■ **Your objective**
Reproduce only the lines from the line containing "pinky dip: (461, 154)" to the end of the entries below, including both of those lines.

■ **Pose estimation data**

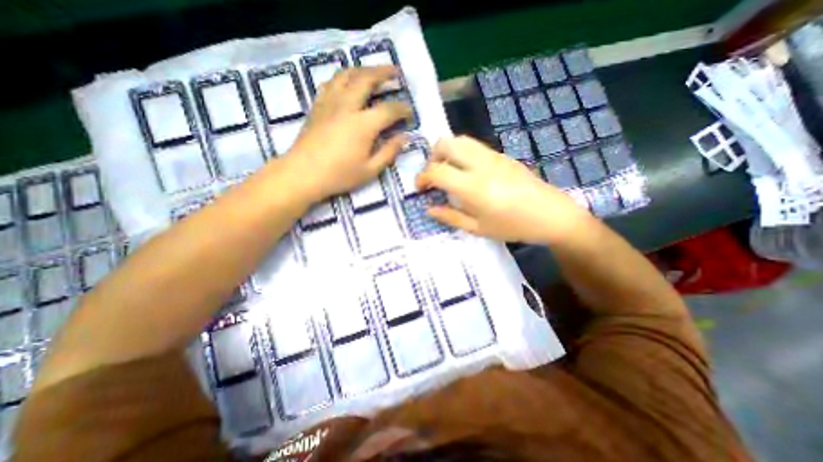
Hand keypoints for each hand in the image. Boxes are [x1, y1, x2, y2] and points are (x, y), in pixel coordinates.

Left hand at [288, 65, 411, 201]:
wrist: (303, 174)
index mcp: (363, 125)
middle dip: (384, 72)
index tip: (410, 112)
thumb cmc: (339, 175)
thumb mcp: (370, 170)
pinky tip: (347, 83)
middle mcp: (347, 106)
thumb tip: (405, 138)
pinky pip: (331, 83)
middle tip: (396, 73)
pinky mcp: (317, 106)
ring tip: (373, 72)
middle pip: (366, 79)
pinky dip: (343, 78)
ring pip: (347, 75)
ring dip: (363, 69)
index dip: (403, 109)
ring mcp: (329, 103)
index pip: (389, 110)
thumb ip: (389, 152)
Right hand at [420, 136, 591, 245]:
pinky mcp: (502, 155)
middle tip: (433, 176)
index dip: (422, 177)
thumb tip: (429, 209)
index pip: (437, 171)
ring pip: (460, 140)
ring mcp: (493, 156)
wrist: (551, 214)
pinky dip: (461, 154)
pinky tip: (466, 173)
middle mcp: (481, 164)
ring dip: (446, 152)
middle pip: (446, 143)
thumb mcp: (478, 228)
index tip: (419, 188)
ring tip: (447, 172)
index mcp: (473, 186)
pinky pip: (474, 147)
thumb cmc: (513, 226)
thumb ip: (450, 217)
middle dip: (432, 157)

■ **Answer for this exercise**
pinky dip: (461, 154)
pinky tip: (466, 173)
middle mcp: (481, 164)
ring dip: (446, 152)
middle pip: (446, 143)
thumb mcp: (478, 228)
index tip: (419, 188)
ring tip: (447, 172)
index mcp: (473, 186)
pinky pip: (474, 147)
thumb cmc: (513, 226)
thumb ip: (450, 217)
middle dip: (432, 157)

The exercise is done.